WHAT THE EXERCISE ASKS: Repeat exactly the lines that run from the start of the records below to the line with "- squat toilet <box>211,467,402,687</box>", including both of those lines but not the pictures.
▽
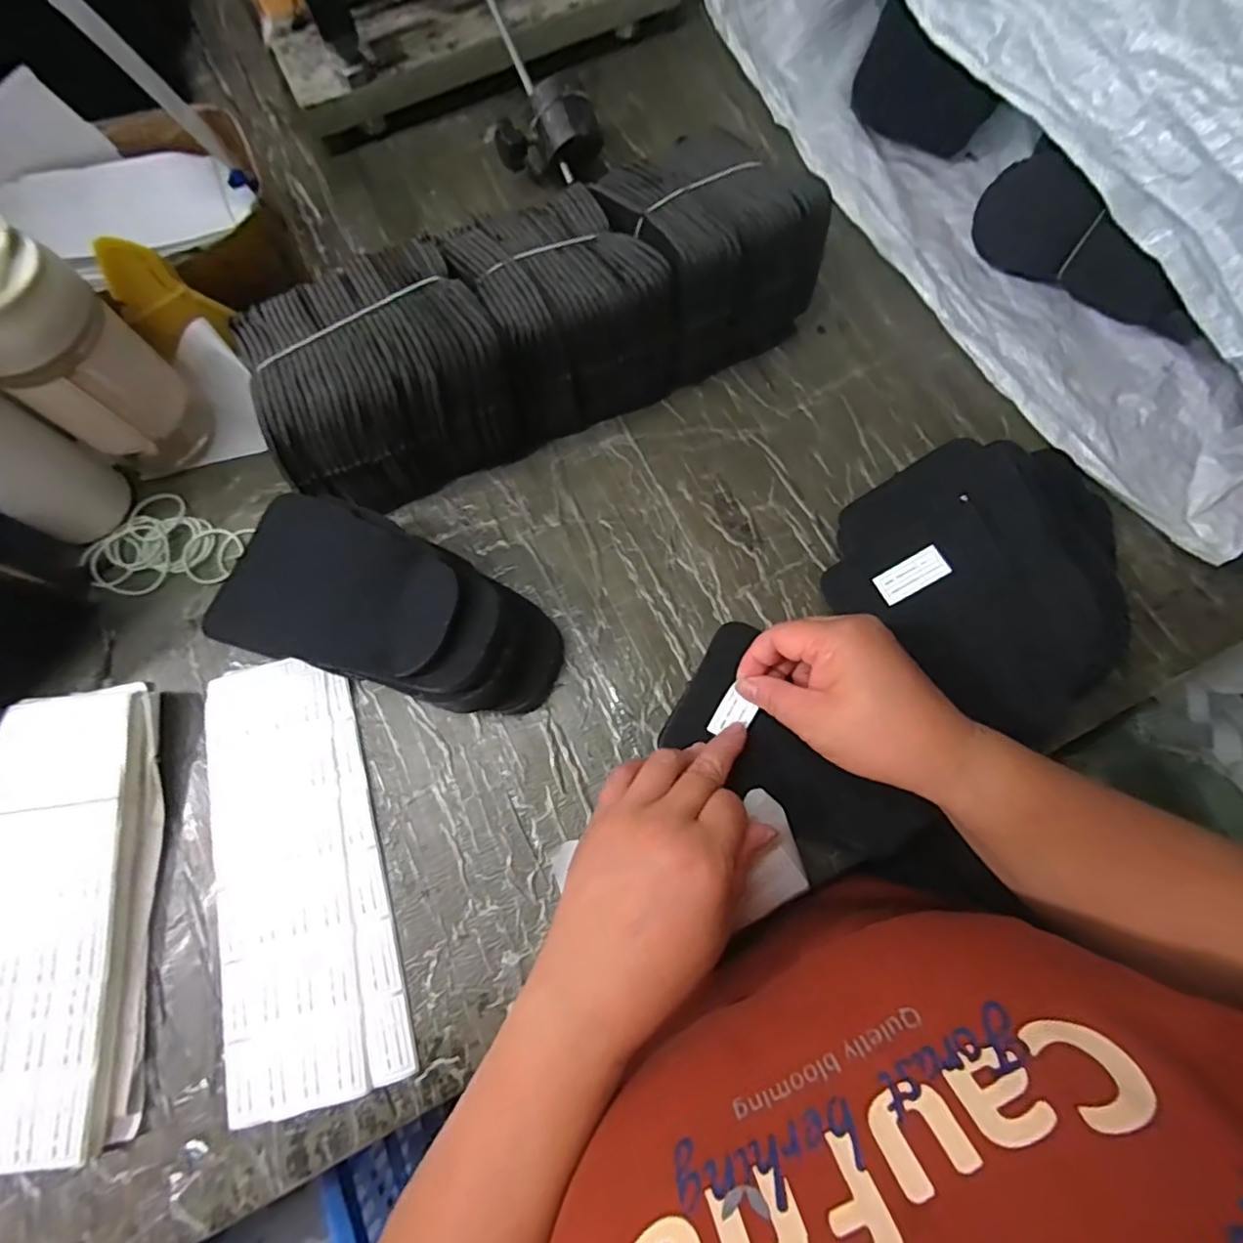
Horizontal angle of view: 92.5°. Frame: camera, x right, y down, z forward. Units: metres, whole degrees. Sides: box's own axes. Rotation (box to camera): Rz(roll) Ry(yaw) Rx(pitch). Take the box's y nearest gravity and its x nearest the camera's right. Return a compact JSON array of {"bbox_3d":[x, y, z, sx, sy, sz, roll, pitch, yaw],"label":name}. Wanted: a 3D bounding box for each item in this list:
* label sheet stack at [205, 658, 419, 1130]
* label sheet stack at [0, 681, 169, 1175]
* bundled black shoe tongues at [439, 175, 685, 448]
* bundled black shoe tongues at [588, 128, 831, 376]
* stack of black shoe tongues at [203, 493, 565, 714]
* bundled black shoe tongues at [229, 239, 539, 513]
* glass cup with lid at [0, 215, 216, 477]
[{"bbox_3d":[-0.207,0.153,0.375,0.103,0.009,0.262,-16,75,-4],"label":"label sheet stack"},{"bbox_3d":[-0.350,0.174,0.362,0.116,0.024,0.257,-6,75,-1],"label":"label sheet stack"},{"bbox_3d":[-0.041,-0.227,0.431,0.118,0.096,0.137,-27,76,-6],"label":"bundled black shoe tongues"},{"bbox_3d":[0.060,-0.279,0.443,0.117,0.104,0.139,-33,77,-8],"label":"bundled black shoe tongues"},{"bbox_3d":[-0.139,0.001,0.383,0.192,0.076,0.102,22,76,7],"label":"stack of black shoe tongues"},{"bbox_3d":[-0.162,-0.172,0.415,0.155,0.098,0.140,-22,75,-5],"label":"bundled black shoe tongues"},{"bbox_3d":[-0.350,-0.165,0.389,0.074,0.153,0.080,0,75,1],"label":"glass cup with lid"}]

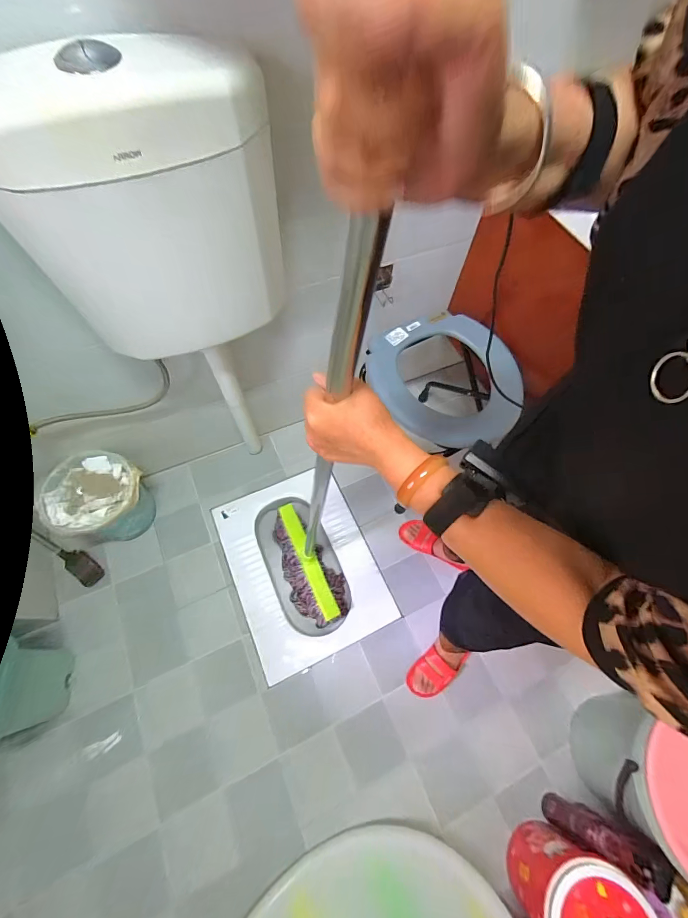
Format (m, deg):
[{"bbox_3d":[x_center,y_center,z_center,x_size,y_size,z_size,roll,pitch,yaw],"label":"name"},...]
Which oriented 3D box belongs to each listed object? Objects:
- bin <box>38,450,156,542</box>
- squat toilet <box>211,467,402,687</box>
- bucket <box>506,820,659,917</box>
[{"bbox_3d":[-0.691,0.125,1.053,0.251,0.228,0.208,-37,72,-16],"label":"bin"},{"bbox_3d":[-0.136,0.355,1.226,0.424,0.191,0.563,-23,69,-11],"label":"squat toilet"},{"bbox_3d":[0.450,0.892,0.727,0.192,0.239,0.195,1,66,-1],"label":"bucket"}]

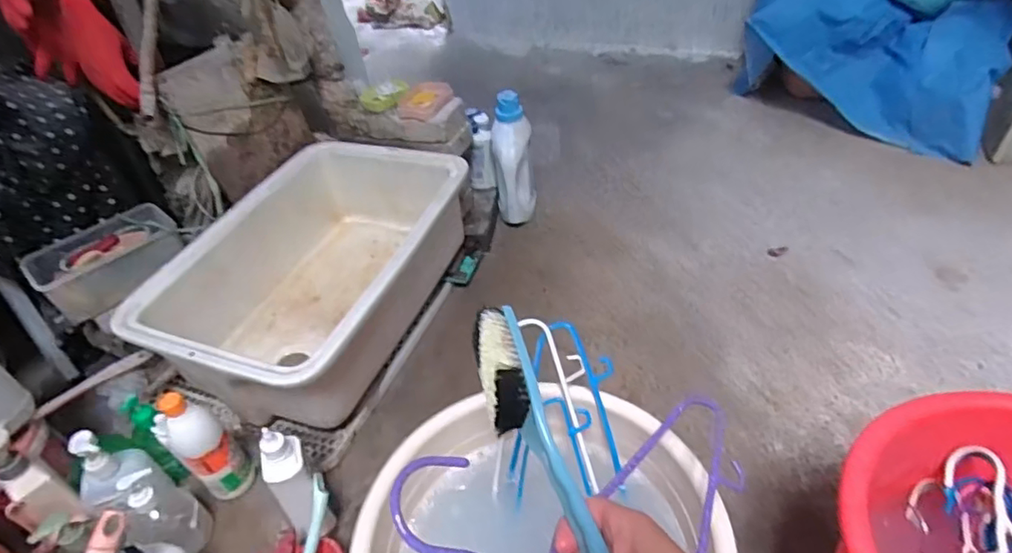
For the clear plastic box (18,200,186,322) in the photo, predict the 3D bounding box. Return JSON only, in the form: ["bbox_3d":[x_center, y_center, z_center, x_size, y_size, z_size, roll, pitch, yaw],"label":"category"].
[{"bbox_3d":[-0.719,-0.027,1.024,0.158,0.083,0.234,28,53,34],"label":"clear plastic box"}]

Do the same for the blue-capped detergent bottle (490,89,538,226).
[{"bbox_3d":[0.019,-0.263,1.269,0.092,0.262,0.107,-6,42,1],"label":"blue-capped detergent bottle"}]

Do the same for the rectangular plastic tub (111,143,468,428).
[{"bbox_3d":[-0.324,-0.018,1.040,0.388,0.188,0.605,12,45,21],"label":"rectangular plastic tub"}]

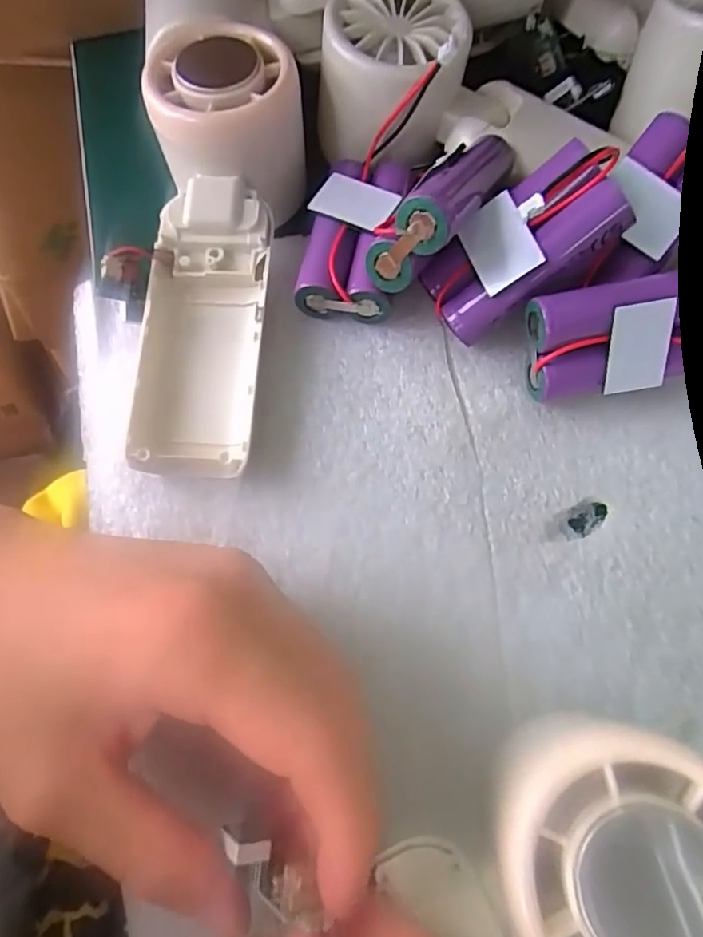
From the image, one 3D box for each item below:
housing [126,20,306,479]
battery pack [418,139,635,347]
[{"bbox_3d":[-0.052,-0.079,0.226,0.049,0.059,0.163,7,89,5],"label":"housing"},{"bbox_3d":[0.057,-0.075,0.196,0.068,0.015,0.032,-35,69,24],"label":"battery pack"}]

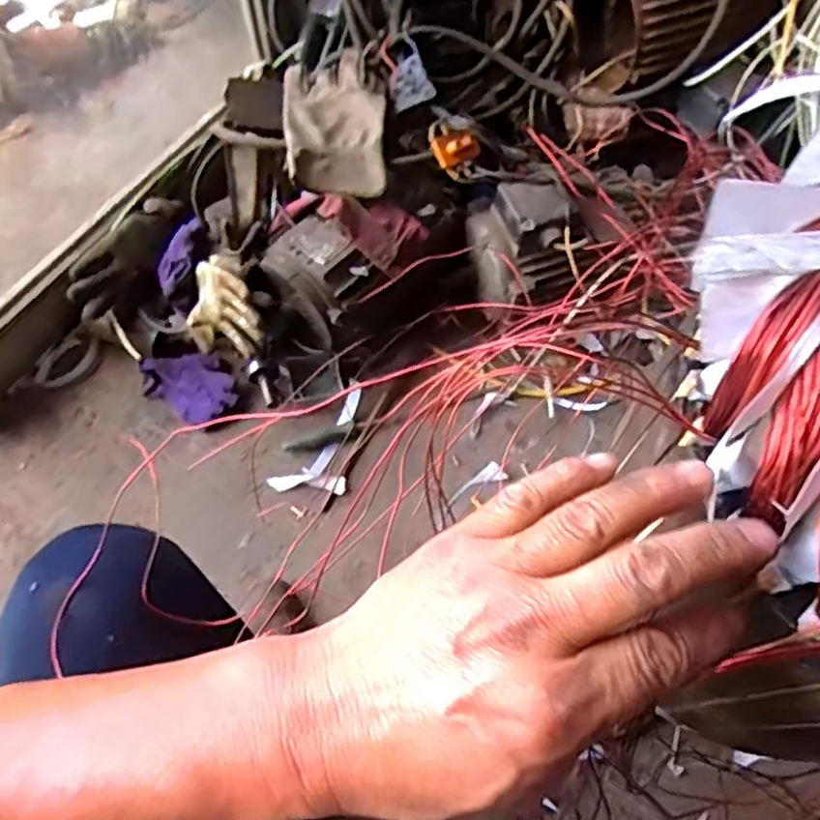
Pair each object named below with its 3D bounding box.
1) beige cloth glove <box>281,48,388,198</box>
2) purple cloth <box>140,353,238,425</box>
[{"bbox_3d":[-0.098,-0.374,0.867,0.127,0.039,0.227,-3,64,-3],"label":"beige cloth glove"},{"bbox_3d":[-0.303,-0.037,0.930,0.121,0.033,0.091,30,67,13],"label":"purple cloth"}]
△
EXERCISE RESPONSE:
Horizontal angle of view: 92.5°. Frame: camera, x right, y down, z forward. Units: metres, whole degrees. Sides: box's own axes. Rotation (box to camera): Rz(roll) Ry(yaw) Rx(pitch). Take the box's y nearest gravity and its x nearest the camera's right. Return a compact JSON array of {"bbox_3d":[x, y, z, sx, sy, sz, roll, pitch, yaw],"label":name}. Wanted: a 3D bounding box for each item in this list:
* label sheet stack at [205, 658, 419, 1130]
* label sheet stack at [0, 681, 169, 1175]
* bundled black shoe tongues at [439, 175, 685, 448]
* bundled black shoe tongues at [588, 128, 831, 376]
* stack of black shoe tongues at [203, 493, 565, 714]
* bundled black shoe tongues at [229, 239, 539, 513]
* glass cup with lid at [0, 215, 216, 477]
[{"bbox_3d":[-0.207,0.153,0.375,0.103,0.009,0.262,-16,75,-4],"label":"label sheet stack"},{"bbox_3d":[-0.350,0.174,0.362,0.116,0.024,0.257,-6,75,-1],"label":"label sheet stack"},{"bbox_3d":[-0.041,-0.227,0.431,0.118,0.096,0.137,-27,76,-6],"label":"bundled black shoe tongues"},{"bbox_3d":[0.060,-0.279,0.443,0.117,0.104,0.139,-33,77,-8],"label":"bundled black shoe tongues"},{"bbox_3d":[-0.139,0.001,0.383,0.192,0.076,0.102,22,76,7],"label":"stack of black shoe tongues"},{"bbox_3d":[-0.162,-0.172,0.415,0.155,0.098,0.140,-22,75,-5],"label":"bundled black shoe tongues"},{"bbox_3d":[-0.350,-0.165,0.389,0.074,0.153,0.080,0,75,1],"label":"glass cup with lid"}]

Format (m, deg):
[{"bbox_3d":[x_center,y_center,z_center,x_size,y_size,z_size,roll,pitch,yaw],"label":"name"},...]
Which oriented 3D box belongs to each listed object? Objects:
- bin <box>38,450,156,542</box>
- squat toilet <box>211,467,402,687</box>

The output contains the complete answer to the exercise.